◆ **Data for review**:
════════════════

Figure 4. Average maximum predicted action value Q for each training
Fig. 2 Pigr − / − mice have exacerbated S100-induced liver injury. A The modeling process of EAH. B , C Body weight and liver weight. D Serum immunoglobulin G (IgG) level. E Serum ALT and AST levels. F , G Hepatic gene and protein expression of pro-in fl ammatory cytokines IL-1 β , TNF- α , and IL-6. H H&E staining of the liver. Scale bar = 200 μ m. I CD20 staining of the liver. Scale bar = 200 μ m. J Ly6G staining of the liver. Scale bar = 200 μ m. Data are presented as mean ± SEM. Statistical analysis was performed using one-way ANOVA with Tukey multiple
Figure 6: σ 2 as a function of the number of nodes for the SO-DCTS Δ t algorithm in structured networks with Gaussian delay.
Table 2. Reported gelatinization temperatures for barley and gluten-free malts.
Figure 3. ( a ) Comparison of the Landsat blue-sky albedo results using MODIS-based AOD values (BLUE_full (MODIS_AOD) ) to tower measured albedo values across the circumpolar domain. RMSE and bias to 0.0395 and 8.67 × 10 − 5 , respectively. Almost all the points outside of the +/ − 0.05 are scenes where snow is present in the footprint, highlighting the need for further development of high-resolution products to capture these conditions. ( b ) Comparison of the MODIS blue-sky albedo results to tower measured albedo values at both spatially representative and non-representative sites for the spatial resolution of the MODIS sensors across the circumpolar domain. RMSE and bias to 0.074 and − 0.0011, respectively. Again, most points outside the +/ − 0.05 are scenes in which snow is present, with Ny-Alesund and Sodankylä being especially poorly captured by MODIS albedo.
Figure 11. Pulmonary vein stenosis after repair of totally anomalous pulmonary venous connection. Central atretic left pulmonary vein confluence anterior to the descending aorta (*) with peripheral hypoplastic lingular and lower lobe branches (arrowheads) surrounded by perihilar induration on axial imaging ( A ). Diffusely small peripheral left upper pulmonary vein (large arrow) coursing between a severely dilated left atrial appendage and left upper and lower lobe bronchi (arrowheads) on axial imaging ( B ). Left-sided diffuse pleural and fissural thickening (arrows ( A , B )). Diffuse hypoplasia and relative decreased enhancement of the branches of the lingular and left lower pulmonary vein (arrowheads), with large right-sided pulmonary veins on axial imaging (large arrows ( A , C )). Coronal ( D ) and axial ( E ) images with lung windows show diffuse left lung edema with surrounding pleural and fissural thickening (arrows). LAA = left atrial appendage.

════════════════

◆ **What is required**: In the records above, some lines may contain the word "Figure"; copy every one of them.

◆ **Answer for this exercise**:
Figure 4. Average maximum predicted action value Q for each training
Figure 6: σ 2 as a function of the number of nodes for the SO-DCTS Δ t algorithm in structured networks with Gaussian delay.
Figure 3. ( a ) Comparison of the Landsat blue-sky albedo results using MODIS-based AOD values (BLUE_full (MODIS_AOD) ) to tower measured albedo values across the circumpolar domain. RMSE and bias to 0.0395 and 8.67 × 10 − 5 , respectively. Almost all the points outside of the +/ − 0.05 are scenes where snow is present in the footprint, highlighting the need for further development of high-resolution products to capture these conditions. ( b ) Comparison of the MODIS blue-sky albedo results to tower measured albedo values at both spatially representative and non-representative sites for the spatial resolution of the MODIS sensors across the circumpolar domain. RMSE and bias to 0.074 and − 0.0011, respectively. Again, most points outside the +/ − 0.05 are scenes in which snow is present, with Ny-Alesund and Sodankylä being especially poorly captured by MODIS albedo.
Figure 11. Pulmonary vein stenosis after repair of totally anomalous pulmonary venous connection. Central atretic left pulmonary vein confluence anterior to the descending aorta (*) with peripheral hypoplastic lingular and lower lobe branches (arrowheads) surrounded by perihilar induration on axial imaging ( A ). Diffusely small peripheral left upper pulmonary vein (large arrow) coursing between a severely dilated left atrial appendage and left upper and lower lobe bronchi (arrowheads) on axial imaging ( B ). Left-sided diffuse pleural and fissural thickening (arrows ( A , B )). Diffuse hypoplasia and relative decreased enhancement of the branches of the lingular and left lower pulmonary vein (arrowheads), with large right-sided pulmonary veins on axial imaging (large arrows ( A , C )). Coronal ( D ) and axial ( E ) images with lung windows show diffuse left lung edema with surrounding pleural and fissural thickening (arrows). LAA = left atrial appendage.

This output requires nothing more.